The Award is a permanent monument to Fr Peter, a founder member of the Today Public Policy Institute, Malta’s only independent, non-partisan think tank, who died in 2012. Fr Peter made a considerable contribution to the various issues on the agenda of the think-tank. It is for these reasons that it has established this award in his memory to honour his contribution to civic thinking and engagement and to recognise and encourage all those hard-working members of civil society in Malta who are following in the footsteps of everything Fr Peter held so dear.

He was a man who was greatly loved, recognised not only for his wisdom, originality, open-mindedness, enlightenment and puckish sense of humour, but also as a man of wonderful priestly charisma who contributed a great deal of inspiring work to the intellectual, emotional and spiritual development of Maltese working youths.

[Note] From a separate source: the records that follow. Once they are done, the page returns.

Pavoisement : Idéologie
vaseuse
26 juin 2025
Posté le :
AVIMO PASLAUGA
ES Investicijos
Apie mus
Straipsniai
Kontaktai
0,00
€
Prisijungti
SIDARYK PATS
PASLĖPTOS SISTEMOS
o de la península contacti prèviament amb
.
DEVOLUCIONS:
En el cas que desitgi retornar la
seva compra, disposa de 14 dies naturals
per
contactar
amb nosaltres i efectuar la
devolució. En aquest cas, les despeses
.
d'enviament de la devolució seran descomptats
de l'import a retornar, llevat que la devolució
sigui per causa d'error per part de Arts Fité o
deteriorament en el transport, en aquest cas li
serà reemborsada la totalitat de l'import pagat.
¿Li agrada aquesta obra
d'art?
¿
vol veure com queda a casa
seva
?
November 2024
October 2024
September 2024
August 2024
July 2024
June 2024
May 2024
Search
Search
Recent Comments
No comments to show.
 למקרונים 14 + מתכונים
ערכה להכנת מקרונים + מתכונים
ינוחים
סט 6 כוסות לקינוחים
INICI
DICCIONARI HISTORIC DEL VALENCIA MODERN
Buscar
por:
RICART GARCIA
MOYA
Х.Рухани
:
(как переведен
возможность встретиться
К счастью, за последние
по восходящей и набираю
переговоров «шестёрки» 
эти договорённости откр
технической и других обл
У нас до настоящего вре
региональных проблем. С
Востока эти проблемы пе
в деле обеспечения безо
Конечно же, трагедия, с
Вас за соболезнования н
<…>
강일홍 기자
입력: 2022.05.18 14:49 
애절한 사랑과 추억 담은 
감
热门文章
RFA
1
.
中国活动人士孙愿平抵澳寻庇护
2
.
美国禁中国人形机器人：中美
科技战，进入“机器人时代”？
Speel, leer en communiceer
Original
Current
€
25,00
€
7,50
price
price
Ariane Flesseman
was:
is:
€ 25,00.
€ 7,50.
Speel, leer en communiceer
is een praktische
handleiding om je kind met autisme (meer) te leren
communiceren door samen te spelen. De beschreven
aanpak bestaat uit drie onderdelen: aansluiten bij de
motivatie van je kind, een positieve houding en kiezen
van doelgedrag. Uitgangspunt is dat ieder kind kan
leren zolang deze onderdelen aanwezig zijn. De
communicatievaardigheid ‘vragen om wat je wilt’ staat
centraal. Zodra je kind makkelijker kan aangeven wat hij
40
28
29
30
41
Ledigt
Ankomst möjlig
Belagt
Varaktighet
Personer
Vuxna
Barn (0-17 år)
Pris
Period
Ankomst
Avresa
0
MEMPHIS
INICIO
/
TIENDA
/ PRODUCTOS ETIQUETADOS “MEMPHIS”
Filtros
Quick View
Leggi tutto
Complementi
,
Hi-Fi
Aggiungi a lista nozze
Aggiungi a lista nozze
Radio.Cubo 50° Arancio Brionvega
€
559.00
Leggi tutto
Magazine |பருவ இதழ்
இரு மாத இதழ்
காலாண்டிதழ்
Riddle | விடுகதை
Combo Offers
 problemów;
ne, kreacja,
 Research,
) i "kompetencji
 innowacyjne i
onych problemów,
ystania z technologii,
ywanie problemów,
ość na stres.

He was the epitome of civic-mindedness.

Civic thinking, civic participation and civic engagement are those individual or collective actions or thinking which identify and address issues of public concern. They epitomise the process of working together to make a positive difference to the life of our communities.

The award may be made in recognition of any number of a range of issues. For example, those addressing social or environmental causes.

The effective implementation of social action. An important contribution to education or public policy. Creative thinking in any field of Maltese research. Any innovation that makes a marked improvement to the quality of life of our society. The scope has deliberately been made wide to cover any initiative or project which has as its focus civic engagement.

The Peter Serracino Inglott Award for 2016 will be in November. But all nominations for the 2016 award should be submitted to the Today Public Policy Institute by not later than June 30.